At time of writing (pre- v0) no performance optimizations have been done. I expect performance to improve,
if at least marginally, in the future.
These benchmarks were run on Windows on an i9-10900K with rustc 1.83.0 (90b35a623 2024-11-26). This table won't be updated unless significant changes happen.

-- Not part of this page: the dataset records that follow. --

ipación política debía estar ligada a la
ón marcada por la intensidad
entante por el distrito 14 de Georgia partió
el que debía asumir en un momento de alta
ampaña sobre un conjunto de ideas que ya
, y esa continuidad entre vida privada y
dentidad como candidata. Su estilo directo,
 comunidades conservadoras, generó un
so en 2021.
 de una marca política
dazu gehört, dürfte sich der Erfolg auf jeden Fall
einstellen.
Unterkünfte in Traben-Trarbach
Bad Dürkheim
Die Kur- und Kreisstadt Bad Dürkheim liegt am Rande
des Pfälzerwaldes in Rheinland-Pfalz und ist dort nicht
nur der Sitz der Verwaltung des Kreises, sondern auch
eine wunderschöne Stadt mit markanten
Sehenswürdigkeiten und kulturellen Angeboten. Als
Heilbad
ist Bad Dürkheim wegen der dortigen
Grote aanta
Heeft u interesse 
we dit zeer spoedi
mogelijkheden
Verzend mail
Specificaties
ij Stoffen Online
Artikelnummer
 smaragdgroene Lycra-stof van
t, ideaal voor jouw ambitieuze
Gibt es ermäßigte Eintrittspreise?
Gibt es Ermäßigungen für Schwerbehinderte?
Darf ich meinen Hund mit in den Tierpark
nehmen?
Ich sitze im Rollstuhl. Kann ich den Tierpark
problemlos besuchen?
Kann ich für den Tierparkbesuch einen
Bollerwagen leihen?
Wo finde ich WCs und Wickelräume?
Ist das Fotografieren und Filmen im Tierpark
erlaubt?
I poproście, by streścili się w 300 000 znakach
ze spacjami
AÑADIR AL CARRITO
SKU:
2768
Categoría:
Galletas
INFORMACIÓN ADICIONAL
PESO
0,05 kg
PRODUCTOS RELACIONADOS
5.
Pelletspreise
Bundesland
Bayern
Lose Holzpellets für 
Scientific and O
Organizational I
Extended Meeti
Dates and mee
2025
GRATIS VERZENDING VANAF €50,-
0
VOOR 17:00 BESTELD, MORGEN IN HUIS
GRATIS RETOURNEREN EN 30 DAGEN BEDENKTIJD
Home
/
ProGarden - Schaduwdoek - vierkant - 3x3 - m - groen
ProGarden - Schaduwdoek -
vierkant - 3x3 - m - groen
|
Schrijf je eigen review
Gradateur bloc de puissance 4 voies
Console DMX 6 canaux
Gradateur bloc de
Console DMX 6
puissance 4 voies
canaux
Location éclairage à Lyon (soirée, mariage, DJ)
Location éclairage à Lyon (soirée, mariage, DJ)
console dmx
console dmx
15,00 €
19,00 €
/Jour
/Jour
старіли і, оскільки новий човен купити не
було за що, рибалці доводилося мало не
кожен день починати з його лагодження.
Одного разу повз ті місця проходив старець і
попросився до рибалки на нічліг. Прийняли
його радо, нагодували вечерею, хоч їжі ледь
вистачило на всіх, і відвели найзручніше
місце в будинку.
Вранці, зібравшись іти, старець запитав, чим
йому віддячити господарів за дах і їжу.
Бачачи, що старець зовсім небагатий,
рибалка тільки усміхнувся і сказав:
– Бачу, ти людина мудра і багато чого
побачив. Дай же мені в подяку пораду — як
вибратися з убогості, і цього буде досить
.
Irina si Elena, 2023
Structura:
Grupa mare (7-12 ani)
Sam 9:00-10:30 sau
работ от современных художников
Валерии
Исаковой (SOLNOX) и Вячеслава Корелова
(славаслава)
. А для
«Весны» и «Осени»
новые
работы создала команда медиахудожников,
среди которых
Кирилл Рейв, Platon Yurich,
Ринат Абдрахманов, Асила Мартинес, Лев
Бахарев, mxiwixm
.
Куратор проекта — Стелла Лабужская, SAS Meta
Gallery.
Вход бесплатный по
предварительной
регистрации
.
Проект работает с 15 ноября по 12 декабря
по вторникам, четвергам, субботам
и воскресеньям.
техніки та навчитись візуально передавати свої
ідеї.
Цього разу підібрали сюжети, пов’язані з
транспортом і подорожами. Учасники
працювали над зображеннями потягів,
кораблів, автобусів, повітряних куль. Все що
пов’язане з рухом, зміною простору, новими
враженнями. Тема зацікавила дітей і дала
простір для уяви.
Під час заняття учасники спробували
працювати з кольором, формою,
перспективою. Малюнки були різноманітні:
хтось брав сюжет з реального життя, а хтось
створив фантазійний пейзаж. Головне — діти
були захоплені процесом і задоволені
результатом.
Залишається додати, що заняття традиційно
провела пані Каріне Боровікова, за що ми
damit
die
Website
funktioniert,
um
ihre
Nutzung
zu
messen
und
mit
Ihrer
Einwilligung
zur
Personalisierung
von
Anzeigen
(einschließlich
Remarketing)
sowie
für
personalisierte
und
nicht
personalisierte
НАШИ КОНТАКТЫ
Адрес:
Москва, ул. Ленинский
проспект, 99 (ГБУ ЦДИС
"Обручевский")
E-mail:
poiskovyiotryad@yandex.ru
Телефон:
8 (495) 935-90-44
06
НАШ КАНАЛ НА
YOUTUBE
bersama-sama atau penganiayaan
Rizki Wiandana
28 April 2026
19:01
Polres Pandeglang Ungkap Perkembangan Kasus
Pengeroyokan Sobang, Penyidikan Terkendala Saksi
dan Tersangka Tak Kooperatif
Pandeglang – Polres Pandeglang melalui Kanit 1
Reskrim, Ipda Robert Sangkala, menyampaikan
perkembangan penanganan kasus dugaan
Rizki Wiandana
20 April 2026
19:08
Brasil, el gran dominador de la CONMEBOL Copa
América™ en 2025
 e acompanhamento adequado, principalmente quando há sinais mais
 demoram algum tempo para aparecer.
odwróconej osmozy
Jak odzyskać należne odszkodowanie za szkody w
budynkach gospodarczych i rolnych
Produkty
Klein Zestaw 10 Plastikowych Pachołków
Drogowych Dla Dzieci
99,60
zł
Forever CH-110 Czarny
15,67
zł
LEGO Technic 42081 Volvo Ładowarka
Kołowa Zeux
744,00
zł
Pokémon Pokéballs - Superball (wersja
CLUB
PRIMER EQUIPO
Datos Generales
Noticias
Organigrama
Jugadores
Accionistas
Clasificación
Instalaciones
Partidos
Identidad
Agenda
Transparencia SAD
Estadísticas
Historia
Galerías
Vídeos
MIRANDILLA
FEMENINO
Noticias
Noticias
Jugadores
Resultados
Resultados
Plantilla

| big (25MB) | 580.31 ms | 3.0861 s | 150.39 ms |
| medium-ascii (5MB) | 199.88 ms | 706.94 ms | 59.008 ms |
| empty | 228.62 ns | 708.00 ns | 38.786 ns |
| arrays | 578.24 ns | 1.3228 µs | 100.95 ns |
| objects | 922.91 ns | 2.0748 µs | 205.75 ns |
| nested-array | 22.990 µs | 29.356 µs | 5.0483 µs |
| nested-objects | 50.659 µs | 132.75 µs | 14.755 µs |
| string | 421.17 ns | 3.5691 µs | 91.051 ns |
| number | 238.75 ns | 779.13 ns | 36.179 ns |
| deserialize (size 10) | 6.9898µs | 58.398µs | 886.33ns |
| deserialize (size 100) | 66.005µs | 830.79µs | 9.9705µs |
| deserialize (size 1000) | 599.39µs | 8.4952ms | 69.110µs |
| deserialize (size 10000) | 5.9841ms | 82.591ms | 734.40µs |
| deserialize (size 100000) | 66.841ms | 955.37ms | 11.638ms |
| deserialize (size 1000000) | 674.13ms | 9.5758s | 119.03ms |
| serialize (size 10) | 2.3496µs | 48.915µs | 891.85ns |
| serialize (size 100) | 19.602µs | 458.98µs | 6.7109µs |
| serialize (size 1000) | 194.19µs | 4.6035ms | 62.667µs |
| serialize (size 10000) | 2.2104ms | 47.253ms | 761.10µs |
| serialize (size 100000) | 24.418ms | 502.35ms | 11.410ms |
| serialize (size 1000000) | 245.26ms | 4.6211s | 115.84ms |
# Notes
## Status
This project is in **very** early phases. While the crate is usable right now, more thorough testing is needed to
ensure that the tokenizer/parser rejects invalid documents.
Questions, discussions, and contributions are welcome. Right now, things are moving fast, so the best way to contribute
is likely to just [open an issue](https://github.com/spyoungtech/json-five-rs/issues).
Expect breaking changes for now, even in patch releases.
## Serde is optional
Using `serde` is actually optional. Some use cases may not require the use of serde's various deserialization methods
and may only need to rely on the tokenizer and/or AST tree features. By default, the serde feature is enabled,
but this can be disabled. Even without the `serde` feature, the parser modules provide functions and methods for
parsing and serialization, including the ability to customize the style.